Much of last week’s excitement came from our market in Japan as speculation grew that BOJ could change the nuance in its policy wording, tolerating lower inflation rates and start the process of tapering by first allowing long term rates to head higher. Although most economists expect no change in BOJ’s QE program on Tuesday’s meeting, the market is clearly sensing that the central bank will have to end its easing at some stage soon given the rising pressures from financial institutions, pension funds and savers.
The possibility that Japan could also come under the microscope for currency manipulation by US policy makers is also raising the political stakes in BOJ’s overtly loose monetary policy. With Japan planning to raise its consumption tax again in October next year, the central bank must know that the window to taper will be closing fairly soon and with labour costs and input prices on a notable rise, and price hikes starting to feed down the chain, we strongly believe surprises from Japan’s CPI should be on the upside.

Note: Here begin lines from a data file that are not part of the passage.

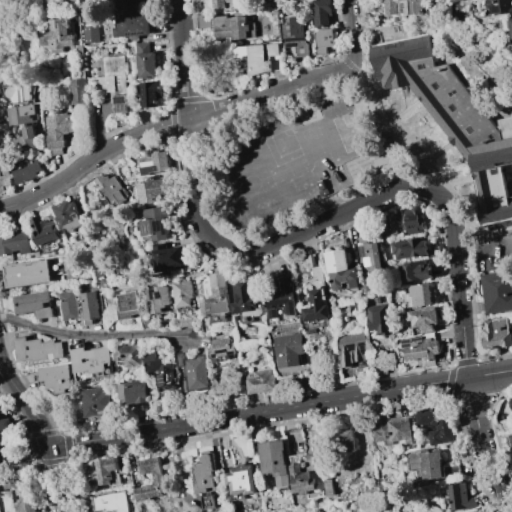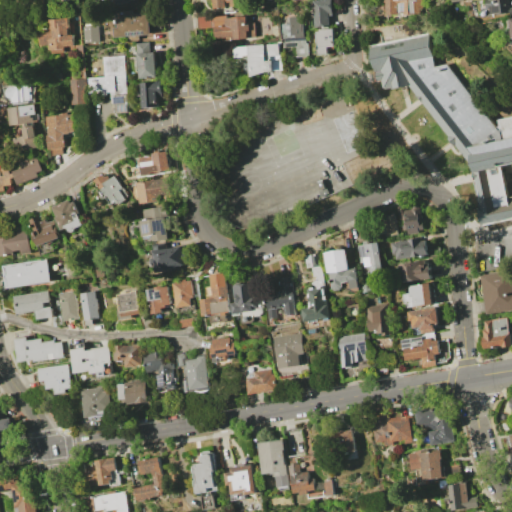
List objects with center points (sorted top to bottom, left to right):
building: (128, 0)
building: (295, 0)
building: (296, 0)
building: (122, 1)
building: (218, 3)
building: (226, 3)
building: (402, 6)
building: (497, 6)
building: (402, 7)
building: (321, 12)
building: (322, 12)
building: (132, 24)
building: (132, 24)
building: (511, 24)
building: (510, 25)
building: (232, 28)
building: (234, 28)
rooftop solar panel: (137, 32)
building: (90, 34)
building: (90, 34)
building: (56, 35)
building: (294, 35)
building: (57, 36)
building: (295, 37)
building: (324, 40)
building: (324, 40)
road: (185, 58)
building: (257, 58)
building: (264, 58)
building: (145, 60)
building: (145, 61)
building: (111, 82)
building: (111, 82)
road: (301, 82)
building: (77, 90)
building: (77, 91)
building: (18, 93)
building: (19, 93)
building: (149, 93)
building: (150, 93)
rooftop solar panel: (119, 99)
rooftop solar panel: (123, 107)
building: (21, 114)
building: (21, 114)
rooftop solar panel: (34, 116)
building: (453, 117)
building: (453, 119)
rooftop solar panel: (29, 124)
road: (130, 125)
building: (57, 131)
road: (403, 131)
building: (57, 132)
building: (25, 139)
building: (25, 140)
road: (92, 160)
building: (153, 163)
building: (152, 164)
building: (27, 169)
building: (27, 170)
building: (5, 174)
building: (4, 177)
road: (194, 184)
building: (111, 189)
building: (111, 189)
building: (154, 190)
building: (154, 190)
building: (68, 216)
building: (68, 216)
road: (333, 219)
building: (410, 219)
building: (411, 220)
building: (156, 223)
building: (156, 224)
rooftop solar panel: (163, 224)
building: (390, 224)
building: (387, 225)
rooftop solar panel: (149, 227)
building: (43, 230)
building: (43, 230)
building: (13, 240)
building: (13, 242)
building: (408, 248)
building: (408, 248)
road: (208, 256)
building: (369, 257)
building: (370, 257)
building: (169, 258)
building: (170, 259)
building: (311, 260)
rooftop solar panel: (368, 261)
building: (340, 269)
building: (340, 270)
building: (414, 271)
building: (414, 271)
building: (27, 273)
building: (28, 274)
building: (497, 291)
building: (497, 291)
rooftop solar panel: (153, 292)
building: (183, 293)
building: (183, 293)
building: (417, 295)
building: (417, 295)
building: (217, 296)
rooftop solar panel: (163, 297)
building: (160, 298)
building: (245, 298)
building: (281, 298)
building: (281, 298)
building: (160, 299)
building: (217, 300)
building: (245, 301)
building: (34, 304)
building: (35, 304)
building: (316, 304)
building: (70, 305)
building: (71, 305)
building: (92, 305)
building: (130, 305)
building: (130, 305)
building: (91, 306)
building: (316, 306)
building: (378, 318)
building: (378, 318)
building: (423, 318)
building: (424, 319)
building: (497, 333)
building: (497, 333)
road: (94, 335)
rooftop solar panel: (410, 341)
rooftop solar panel: (418, 341)
building: (221, 348)
building: (223, 348)
building: (38, 349)
building: (39, 349)
building: (289, 349)
building: (352, 349)
building: (353, 349)
building: (420, 349)
building: (289, 350)
building: (421, 350)
building: (129, 354)
building: (128, 355)
road: (465, 355)
building: (90, 360)
building: (92, 361)
building: (161, 367)
building: (160, 370)
building: (196, 371)
building: (194, 372)
building: (55, 378)
building: (56, 378)
building: (260, 381)
rooftop solar panel: (162, 382)
building: (261, 382)
building: (132, 391)
building: (133, 391)
building: (95, 401)
building: (511, 401)
building: (94, 402)
building: (511, 402)
road: (256, 412)
building: (5, 423)
road: (22, 423)
building: (5, 424)
building: (435, 424)
building: (434, 425)
building: (392, 429)
road: (44, 430)
building: (391, 430)
building: (347, 441)
building: (510, 442)
building: (510, 442)
building: (346, 444)
traffic signals: (53, 446)
building: (274, 461)
building: (275, 461)
building: (427, 463)
building: (427, 465)
building: (103, 473)
building: (103, 473)
building: (204, 473)
building: (206, 474)
building: (150, 479)
building: (151, 479)
building: (241, 481)
building: (241, 481)
building: (304, 482)
building: (304, 482)
building: (329, 487)
building: (329, 487)
building: (20, 493)
building: (19, 494)
building: (461, 496)
building: (461, 497)
rooftop solar panel: (16, 498)
building: (207, 501)
building: (107, 502)
building: (107, 503)
building: (486, 511)
building: (487, 511)
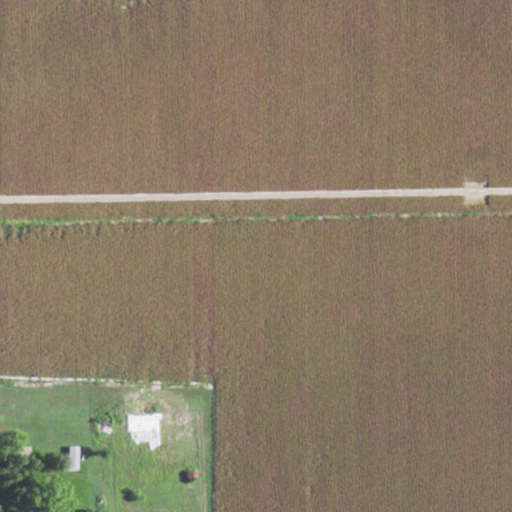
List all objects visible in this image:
building: (70, 458)
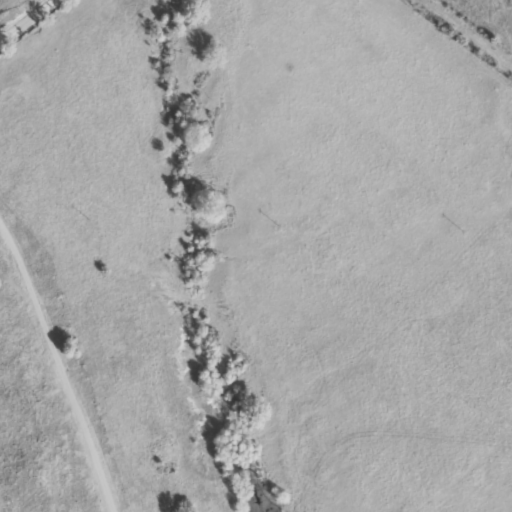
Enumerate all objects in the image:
road: (26, 19)
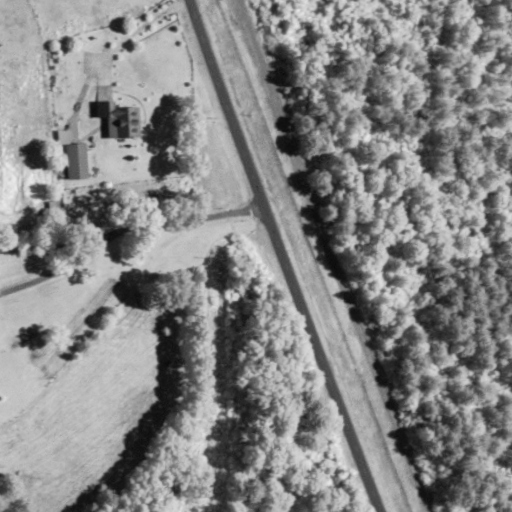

As we have previously underlined BOJ is already tapering as huge wave of JGB maturities have led to further declines in supply of long-dated paper and the general liquidity, making the bond market very volatile. We think BOJ will have little choice but to allow for longer dated bond yields to edge higher to help the financial institutions as we as Japan’s savers. The most recent spike in the long term rates and the strengthening of the yen provided a useful reminder what could happen once BOJ, which in our view is already behind the curve in tapering, begins its monetary policy normalisation program.
It is interesting to see Japan market participants becoming increasingly concerned about BOJ’s ETF purchases which has led to big indirect holdings in names like Fast Retailing (9983), Family Mart (8028), Terumo (4543) and Konami (9766). Given the likely limited impact of BOJ’s ETF purchases on the real economy, and given the fact that ETFs do not mature like JGBs, we think there is also a possibility of BOJ lowering its purchasing targets here.
Last week we removed a number of semiconductor names from our short sell picks as the market seems to have digested much of the push-outs in SPE orders for now. LAM Research’s prediction that orders will bottom out by September also encouraged US investors to pile back into equipment names by Friday, although weakness in Intel and Microsoft shares had confused the picture as the sector is being torn by winners and losers, underlined earlier by the results of Facebook and Alphabet.
In Japan, names like Shin-Etsu (4063), Nidec (6594) and Alps (6770) had also seen decent quarterly earnings while Nomura (8604) and its affiliate, JAFCO (8595) look to be notably struggling in this capital market environment. Following the US auto peers, Nissan (7201) was one of the first of Japan’s auto makers to post weaker than expected earnings.